Residents of Walpole Island First Nation had more than one reason to celebrate the coming of summer June 21 on National Indigenous Peoples Day.
TD Summer Reading Club – Canada’s biggest bilingual summer reading program for kids of all ages, interests and abilities – was launched for the first time on First Nations land at the Bkejwanong First Nation Public Library, Walpole Island First Nations (WIFN).
Designed to inspire kids to explore the fun of reading their way, TD Summer Reading Club provides kids access to free reading resources and activities all summer long. In 2017, more than 700,000 participated in the TD Summer Reading Club.
Shane Kennedy, TD Vice President Market Leader, Southwestern Ontario, attended the launch on behalf of TD and was impressed with the enthusiasm from WIFN librarian Linda-Lou Classens and the kids for reading, saying the program was a good match in the community.
“It’s all about kicking off the summer and kicking off our summer reading program. It’s a big bang registration we have across the country – Get Your Summer Read On – and we’re delighted this is the first launch on a First Nations community and we’re delighted to be here on Walpole Island as well,” Kennedy said.
“We look for communities that have high engagement and lots of excitement and we couldn’t think of a better location than right here in this community. This happens across the country with 500 different libraries and we reach 11,000 children on our one day of registration so we’re really excited to be here today.”
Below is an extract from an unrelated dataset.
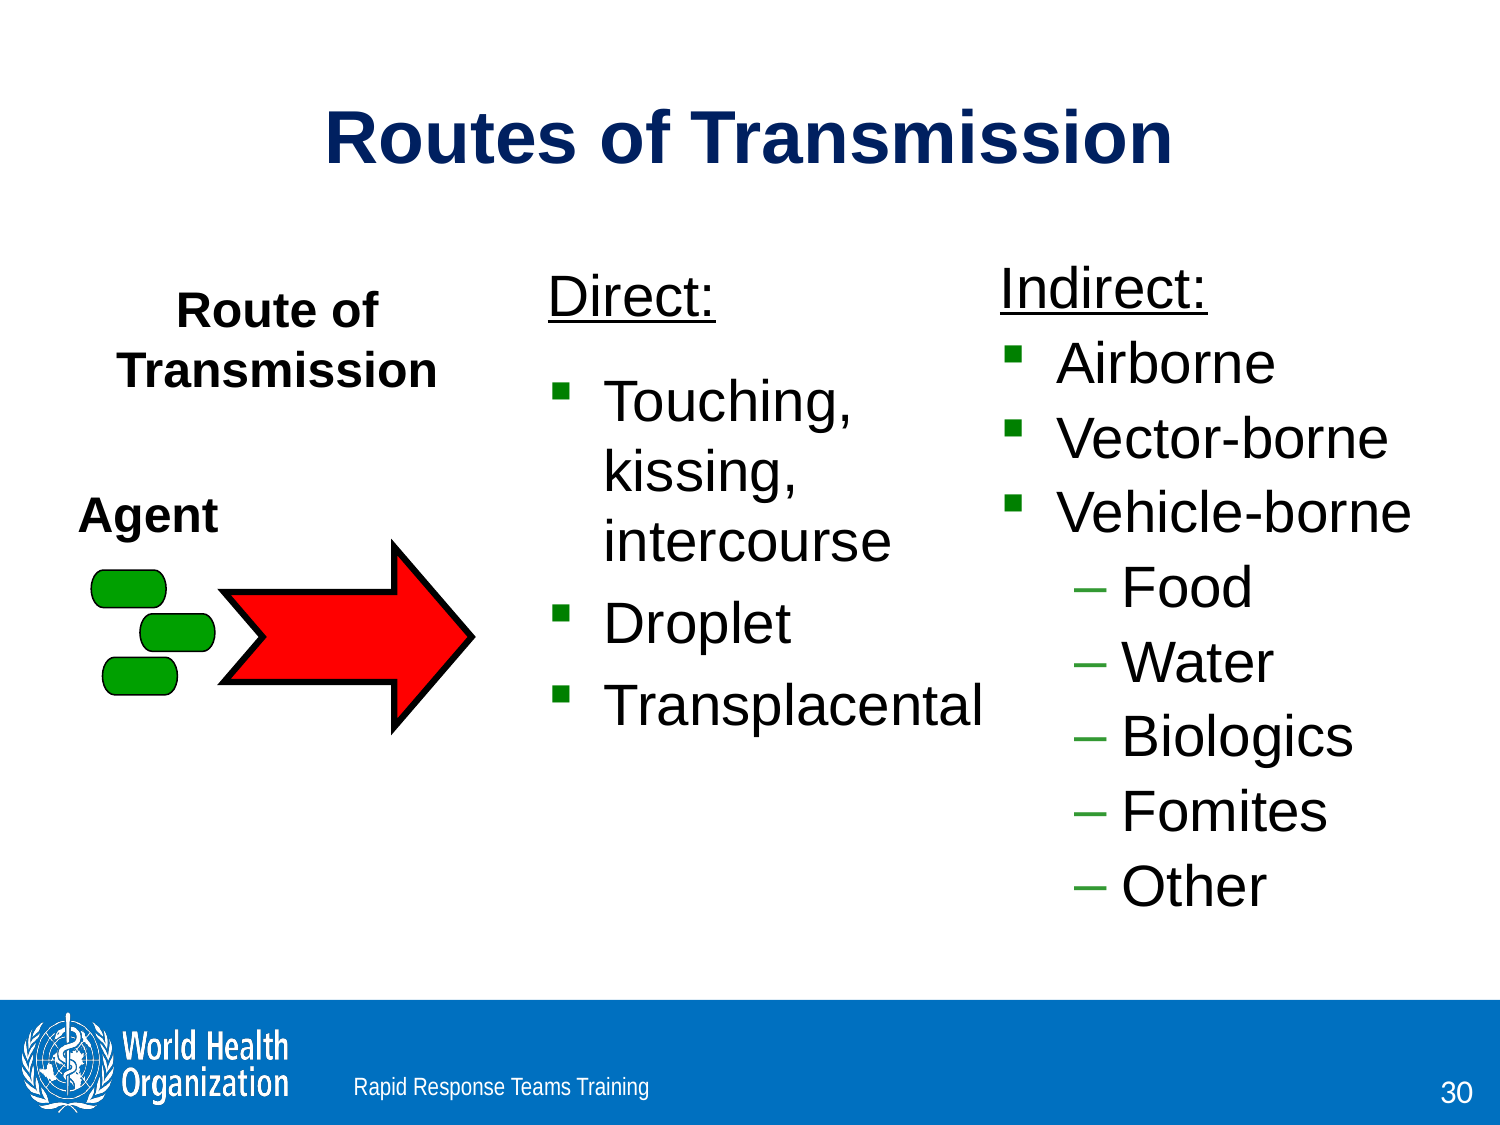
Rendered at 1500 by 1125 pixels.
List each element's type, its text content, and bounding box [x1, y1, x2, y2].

Classens, who is a passionate advocate of literacy and promoting a love of reading early on, said the community was very excited to host the summer launch of the program, and appreciated the event being filmed by Library and Archives Canada, who run the program nationally with TD as a sponsor.
“I am really, really excited about our TD Summer Reading Club and any kind of children’s programming, but this is what TD does; they fund every library in Canada. That is why this is so stellar. It’s the first time TD or Library and Archives Canada have ever done a launch in a First Nations community,” Classens said.
There is a launch in French and in English each year for the program across Canada, she noted, but this year marks the first launch in a First Nations community.
Classens sits on the National Creative Committee for planning the summer reading program for 2018-2019 and was asked to be a part of it after Lianne Fortin, Program Manager at Library and Archives Canada heard her speak at an Ontario Library Association super conference. Thinking she was being contacted about an award she had applied for, Classens said being a part of the committee was better in the long run.
“I can promote First Nations issues and small rural library issues to a wider audience,” she noted. “What came out of applying for that award was bigger than that because now we have local, provincial and national attention that is focusing on a First Nations library. Library and Archives Canada funded this launch and brought all their people in, and TD is a major sponsor and they helped out so much on a very special day here.”
Known as Linda-Lou the Library Lady to the kids in the schools and in the community, Classens said it comes naturally because she sees herself “as a teacher, an author, a storyteller and see all this as a natural fit.”
The launch included lots of activities for kids, an Ojibway hymn and drumming, community members speaking on the importance of honouring their first language as well as learning others, and a speech from WIFN Chief Dan Miskokomon who advocated working as a team to educate children, and seeing reading as an enjoyable way to learn.